Northern Ireland/Republic of Ireland agree on borderless terms post-Brexit

Published: 08 November 2018

Northern Ireland/Republic of Ireland agree on borderless terms post-Brexit
Northern Ireland’s hauliers will maintain freedom of movement to the Republic of Ireland, even if a no-deal Brexit takes place according to the FTA, who applauded the agreed decision. However, they also expressed their concerns for other British operators, stating that other British operators must be addressed considering whether they can still operate without the requirements for additional permits in the Republic of Ireland.

Trade within the UK could face a huge impact if ECMT permits are required to operate between borders. This would have an impact on businesses within England, Scotland and Wales as well as those who would wish to trade to any one of these countries from the Republic of Ireland.

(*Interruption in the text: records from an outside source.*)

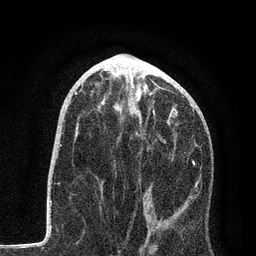
Breast MRI, one axial slice. Cropped to one breast. Dynamic contrast-enhanced series, time point 2 of 7 at this slice position (early post-contrast). 3 T. TE 2.2 ms, TR 5.4 ms. 2 mm slice thickness. 256 × 256 image matrix. Female patient.
Outlined on this slice (semi-automatic segmentation, software-assisted and operator-edited):
- enhancing-tissue mask used for the functional tumour volume (all voxels passing the contrast-enhancement thresholds inside the analysis volume; usually the tumour): bounding box [x1, y1, x2, y2] px = [142, 99, 197, 228]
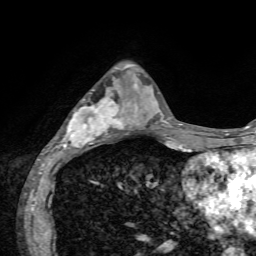
Breast MRI, one axial slice; position 23 of 72 along the scan axis; cropped to one breast; dynamic contrast-enhanced series, time point 2 of 7 at this slice position (early post-contrast); 1.5 T; TE 4.2 ms, TR 8.7 ms; 2.2 mm slice thickness; 256 × 256 image matrix. Female patient.
Annotated regions visible in this slice (semi-automatic segmentation, software-assisted and operator-edited):
- enhancing-tissue mask used for the functional tumour volume (all voxels passing the contrast-enhancement thresholds inside the analysis volume; usually the tumour): box from (x=51, y=89) to (x=136, y=152) px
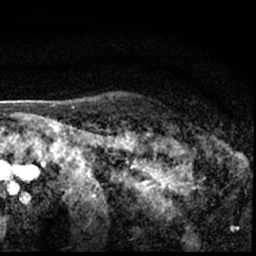
Breast MRI (dynamic contrast-enhanced), one axial slice. Slice 54 of 62 in the series (ordered by position). Cropped to one breast. Dynamic contrast-enhanced series, time point 2 of 7 at this slice position (early post-contrast). 1.5 T. TE 3 ms, TR 6.3 ms. 2.4 mm slice thickness. 256 × 256 image matrix, field of view 130 × 130 mm. Female patient.
Outlined on this slice (semi-automatically segmented with operator editing):
- enhancing-tissue mask used for the functional tumour volume (all voxels passing the contrast-enhancement thresholds inside the analysis volume; usually the tumour): bounding box <181,144,198,150> (left, top, right, bottom; pixels)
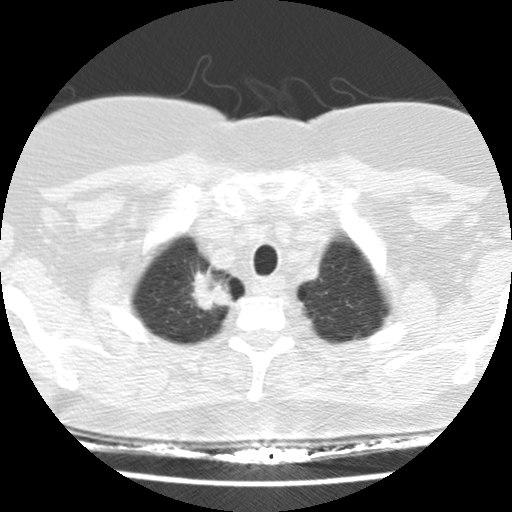
Low-dose screening chest CT, one axial slice; slice 134 of 148 in the series (ordered by position); reconstruction kernel STANDARD; 120 kVp; lung window (W 1500 / L -600 HU); 2.5 mm slice thickness; 512 × 512 image matrix.
Structures marked on this image (manually delineated by an expert):
- lesion 1 (tumor, upper lobe of right lung): box from (x=191, y=271) to (x=231, y=310) px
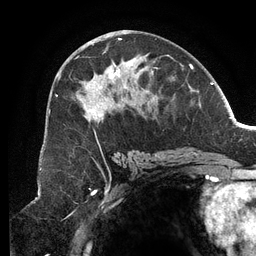
Breast MRI (dynamic contrast-enhanced), one axial slice; slice 65 of 134 in the series (ordered by position); cropped to one breast; dynamic contrast-enhanced series, time point 2 of 6 at this slice position (early post-contrast); 3 T; TE 2.7 ms, TR 6.5 ms; 1.2 mm slice thickness; 256 × 256 image matrix. Female patient.
Annotated regions visible in this slice (semi-automatic segmentation, software-assisted and operator-edited):
- enhancing-tissue mask used for the functional tumour volume (all voxels passing the contrast-enhancement thresholds inside the analysis volume; usually the tumour): bounding box <55,38,182,155> (left, top, right, bottom; pixels)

FTA were at first told that Northern Ireland would only be able to gain an estimate of 60 permits for international trade, which would be a large concern for the country’s trade. Northern Ireland Policy Manager: Seamus Leheny explained that this would have very negative implications on an international scale: “When you consider more than 4,000 goods vehicles cross the border between NI and ROI daily, the allowance of 60 vehicle permits per year would have inoperably damaged the transport industry and in turn, the businesses who rely on these imported goods and services to operate.

“Thankfully, the NI Department for Infrastructure has confirmed all operators with a NI licence will not be required to obtain an ECMT permit to travel to ROI. While FTA welcome this special status for businesses in Northern Ireland – it will help maintain vital cross border, all-island supply chains in the event of a no-deal Brexit – the ideal scenario would be a UK-wide application.”

Progress made within Ireland is a good sign for other countries of the UK, as Mr Leheny elaborated: 
“Those with a British operator’s license will have to apply for an ECMT permit if they plan to drive in the Republic of Ireland, or elsewhere in the EU, from 29 March 2019. British operators will only have access to 1,224 permits per year, which is painfully short of the required total. Without frictionless movement between the UK and EU-27 countries, we can expect to see severe delays which will threaten our complex supply chain. It’s promising to see such progress has made been in NI in regard to vehicle permits, but this must be applied across the UK to prevent the logistics industry, and in turn, the wider UK economy grinding to a halt.”
Many hauliers are hopeful that the negotiations made between Northern Ireland and the Republic of Ireland are a sign of what is to come for Wales, Scotland and England.